Неподвижное время. 1980–1985
Если ты, черт побери, честен, то во всем, что происходит, есть и твоя вина.
Эрнест Хемингуэй
Июль 1980-го. Мы с мамой — она всегда сопровождала меня в случае важных событий — сидим в коридоре университета, тогда еще ЛГУ им. А. А. Жданова. У меня в руках сигнальный экземпляр «Ватто» и только что полученный красный кожаный с золотым тиснением «Диплом доктора наук». Вчера я вернулся еще из одного путешествия во Францию, в Ленинграде меня ждали только что вышедшая книжка и этот роскошный документ, венчавший многолетнюю (с 1977 года) эпопею. По всем понятиям — звездный час.
Чего еще желать советскому гуманитарию? Я не служил, стало быть сохранял относительную свободу, хорошо печатался, получил высшую ученую степень, в четвертый (!) раз съездил в Париж и вполне прилично с точки зрения собственных своих потребностей зарабатывал. Мне было сорок семь, и этот возраст я вовсе не воспринимал преклонным.
Ликовало мое честолюбие, урчало от удовольствия мелкое тщеславие, я совершенно по-детски восторгался красивым дипломом, душа радовалась публикации «Ватто», несомненно тогда лучшей моей книжки. Проблемам, что мучили меня в молодости, — нищета, непризнание, хрупкий и сомнительный социальный статус — самое было время исчезнуть. Наконец отошли эти ужасы с ОВИРом, меня относительно свободно пускали за границу, ощущение концлагеря — хотя бы лично для меня — отчасти и ослабло, а скорбеть за несвободу других настолько, чтобы не получать радости от собственной свободы, к стыду своему, не умел.

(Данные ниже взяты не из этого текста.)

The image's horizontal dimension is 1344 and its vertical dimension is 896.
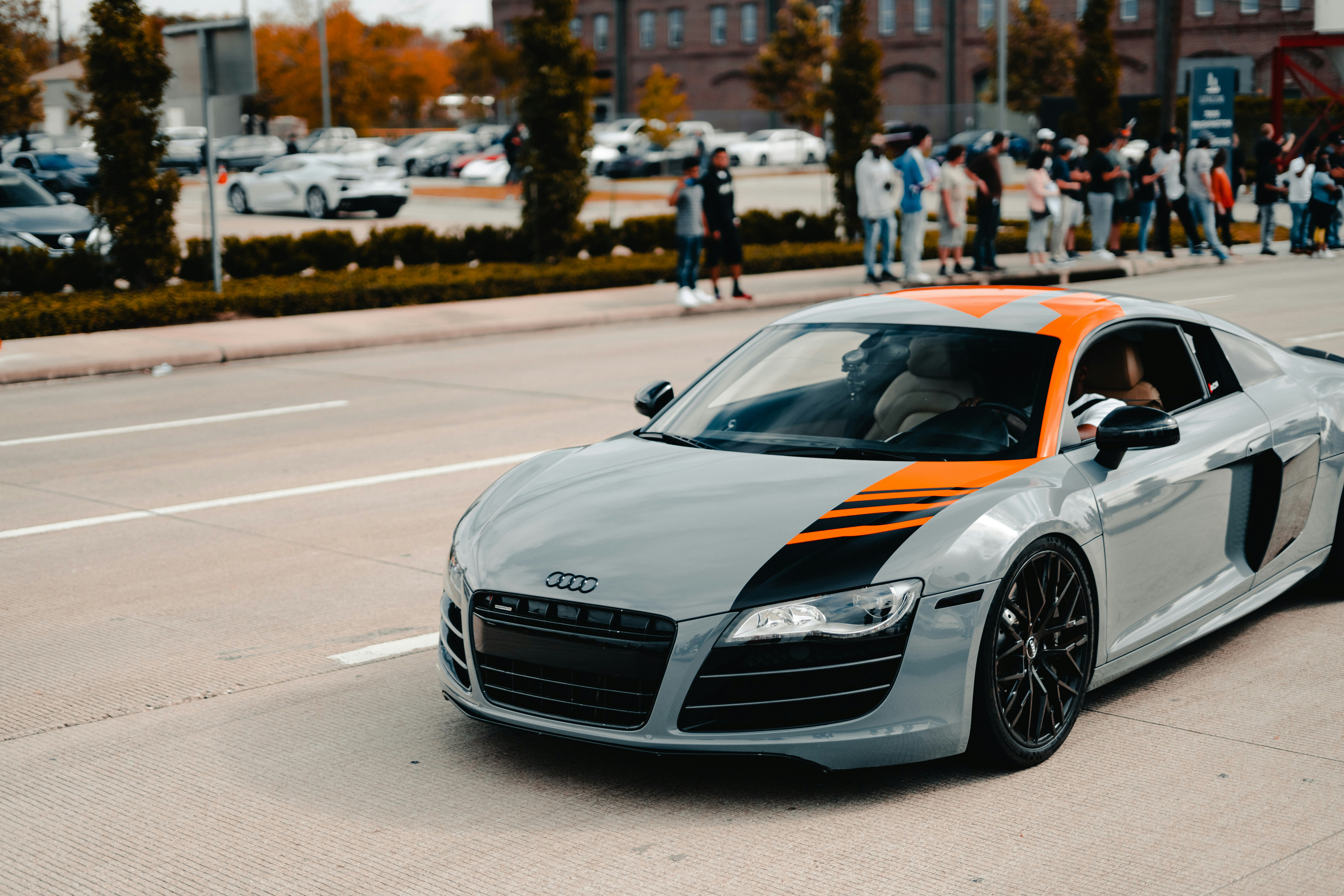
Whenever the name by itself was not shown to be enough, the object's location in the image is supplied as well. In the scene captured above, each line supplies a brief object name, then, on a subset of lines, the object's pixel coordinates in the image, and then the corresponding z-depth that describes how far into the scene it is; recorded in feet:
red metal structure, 106.93
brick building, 229.66
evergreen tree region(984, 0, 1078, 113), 217.97
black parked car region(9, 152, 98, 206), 123.65
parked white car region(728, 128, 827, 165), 215.31
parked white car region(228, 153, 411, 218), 115.24
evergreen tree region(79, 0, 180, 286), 62.64
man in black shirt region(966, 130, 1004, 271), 70.49
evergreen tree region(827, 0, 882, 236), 83.46
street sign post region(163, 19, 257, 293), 62.28
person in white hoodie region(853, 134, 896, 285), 69.41
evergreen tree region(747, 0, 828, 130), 219.20
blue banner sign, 96.68
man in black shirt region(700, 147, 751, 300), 64.23
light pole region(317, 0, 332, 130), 203.10
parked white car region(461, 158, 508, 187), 168.96
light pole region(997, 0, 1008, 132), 163.22
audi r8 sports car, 13.16
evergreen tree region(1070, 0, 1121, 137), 103.40
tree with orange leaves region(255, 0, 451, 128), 226.58
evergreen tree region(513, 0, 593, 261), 77.66
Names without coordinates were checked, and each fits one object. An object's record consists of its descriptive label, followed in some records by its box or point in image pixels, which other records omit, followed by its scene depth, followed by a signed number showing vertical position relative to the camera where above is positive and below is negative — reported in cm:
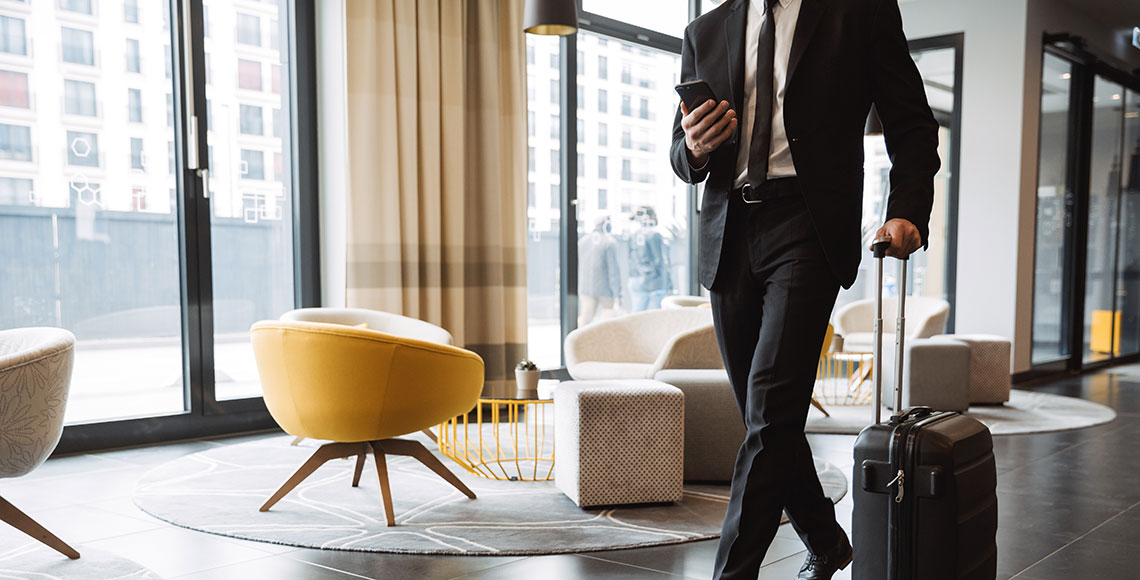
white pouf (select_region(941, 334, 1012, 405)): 582 -85
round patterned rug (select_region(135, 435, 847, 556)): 271 -89
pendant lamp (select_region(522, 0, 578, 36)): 402 +92
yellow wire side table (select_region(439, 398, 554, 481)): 366 -95
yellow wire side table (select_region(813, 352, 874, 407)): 609 -108
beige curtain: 480 +34
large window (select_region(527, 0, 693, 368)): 630 +31
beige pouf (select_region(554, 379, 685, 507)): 305 -68
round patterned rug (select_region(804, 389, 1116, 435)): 491 -105
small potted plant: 357 -55
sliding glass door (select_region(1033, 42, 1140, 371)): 790 +14
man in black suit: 179 +9
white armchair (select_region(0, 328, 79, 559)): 230 -43
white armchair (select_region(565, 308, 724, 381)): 414 -53
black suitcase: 170 -49
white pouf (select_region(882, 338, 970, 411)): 545 -82
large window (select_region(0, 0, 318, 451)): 413 +17
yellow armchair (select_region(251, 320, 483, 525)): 281 -45
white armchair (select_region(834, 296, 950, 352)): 610 -62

Пишу об этом так подробно, даже педантично, лишь потому, что сейчас, спустя так много лет, чувствую себя растерянным и смущенным. Я ведь начинал главу с желанием написать о дне, который действительно подводил итоги важному периоду в жизни любого не ставшего отшельником или бесповоротным диссидентом человека. Мне казалось, в этот день я был почти счастлив. А сейчас не просто неловко, скучно писать об этом.

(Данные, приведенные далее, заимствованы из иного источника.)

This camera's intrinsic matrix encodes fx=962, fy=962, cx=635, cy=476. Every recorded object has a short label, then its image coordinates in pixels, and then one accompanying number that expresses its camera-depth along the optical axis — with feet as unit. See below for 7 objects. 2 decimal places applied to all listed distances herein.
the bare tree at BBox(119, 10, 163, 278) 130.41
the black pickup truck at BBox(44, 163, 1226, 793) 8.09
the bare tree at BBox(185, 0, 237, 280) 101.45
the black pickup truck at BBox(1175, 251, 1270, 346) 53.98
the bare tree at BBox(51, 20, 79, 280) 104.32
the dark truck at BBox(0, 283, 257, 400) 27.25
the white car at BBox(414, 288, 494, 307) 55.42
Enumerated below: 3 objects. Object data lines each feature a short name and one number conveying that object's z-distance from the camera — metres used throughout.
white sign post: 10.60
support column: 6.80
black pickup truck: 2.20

Какая-то была в этой искусственно взбитой ребяческой радости очень «взрослая» усталость. А книжка — странно, я чувствовал уже, что наши книги, уходящие в мир, ничего не приносят взамен. Даже отрицательных рецензий. Хотя понимал, что написал лучшую свою книгу.

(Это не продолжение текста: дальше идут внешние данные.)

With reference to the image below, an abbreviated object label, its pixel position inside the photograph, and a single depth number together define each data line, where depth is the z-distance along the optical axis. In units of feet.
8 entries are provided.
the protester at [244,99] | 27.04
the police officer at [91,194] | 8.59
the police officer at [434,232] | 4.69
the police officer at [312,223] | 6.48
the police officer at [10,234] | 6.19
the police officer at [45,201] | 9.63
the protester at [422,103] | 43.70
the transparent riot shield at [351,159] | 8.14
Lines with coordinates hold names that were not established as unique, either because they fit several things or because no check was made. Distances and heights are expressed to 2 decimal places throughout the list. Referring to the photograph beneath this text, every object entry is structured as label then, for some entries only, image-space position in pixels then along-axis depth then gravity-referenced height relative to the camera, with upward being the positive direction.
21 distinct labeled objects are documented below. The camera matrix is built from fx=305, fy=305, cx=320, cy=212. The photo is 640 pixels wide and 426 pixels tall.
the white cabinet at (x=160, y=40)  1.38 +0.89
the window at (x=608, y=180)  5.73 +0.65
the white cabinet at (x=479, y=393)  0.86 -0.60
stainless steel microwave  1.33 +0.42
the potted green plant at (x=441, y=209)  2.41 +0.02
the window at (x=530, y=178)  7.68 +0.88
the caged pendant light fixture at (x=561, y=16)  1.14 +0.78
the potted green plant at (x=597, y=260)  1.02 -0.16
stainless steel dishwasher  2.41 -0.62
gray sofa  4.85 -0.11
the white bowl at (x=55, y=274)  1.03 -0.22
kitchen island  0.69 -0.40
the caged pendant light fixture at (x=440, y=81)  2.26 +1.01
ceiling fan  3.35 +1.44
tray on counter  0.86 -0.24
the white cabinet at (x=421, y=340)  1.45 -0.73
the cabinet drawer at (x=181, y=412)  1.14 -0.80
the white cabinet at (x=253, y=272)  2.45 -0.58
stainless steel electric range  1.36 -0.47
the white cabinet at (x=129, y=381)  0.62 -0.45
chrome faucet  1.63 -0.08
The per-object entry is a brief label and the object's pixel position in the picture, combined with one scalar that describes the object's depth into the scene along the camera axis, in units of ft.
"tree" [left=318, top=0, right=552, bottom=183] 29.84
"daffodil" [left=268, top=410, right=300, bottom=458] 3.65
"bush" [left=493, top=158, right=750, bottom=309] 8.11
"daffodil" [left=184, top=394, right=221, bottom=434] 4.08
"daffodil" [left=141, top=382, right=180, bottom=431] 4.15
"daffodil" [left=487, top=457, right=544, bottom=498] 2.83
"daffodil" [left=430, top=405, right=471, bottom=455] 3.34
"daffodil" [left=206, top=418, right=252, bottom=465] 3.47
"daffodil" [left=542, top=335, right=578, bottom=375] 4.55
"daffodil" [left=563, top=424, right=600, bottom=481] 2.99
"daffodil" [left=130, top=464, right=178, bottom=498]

Помню и тогдашнюю свою растерянность — опять не сумел быть благодарным. Судьбе, даже пусть самому себе. Во мне чего-то нет. Чего?
Вместе с тем с удовольствием думал: жизнь моя в системе советского официоза решительно меняется. Я стал одним из пяти-шести докторов искусствоведения в Ленинграде, с точки зрения табели о рангах попал, куда хотел, по крайней мере в действительные статские, в «превосходительства». Именно этот докторский титул, а не то, чего в самом деле я стою, сделает невозможными пренебрежительные взгляды, все то, что можно было бы назвать «социальным неуважением» и чего за свою жизнь нахлебался я с избытком. Даже за разовые лекции мне станут платить на два рубля пятьдесят копеек больше, чем кандидатам, — целых двенадцать рублей! Признаюсь — бумажка (не помню какая), которую пришлось подписать в новом качестве, стала источником блаженства: «доктор искусствоведения» впервые присовокупил я к своей фамилии. Я наслаждался и вещами еще более пошлыми: особым билетом в Публичку, дававшим право брать книги домой, пользоваться особыми столами «для докторов наук», даже без очереди сдавать пальто в гардероб и еще какими-то чрезвычайно лестными и совершенно вздорными привилегиями, которые давала докторская степень. В мире распределения социальных благ и строго иерархической системы преимуществ я еще более, чем другие, был подвержен подобным соблазнам.
Кроме того (а может быть, это было и главным), высокая степень хоть на самую малость уменьшала тот постоянный страх, в котором я жил.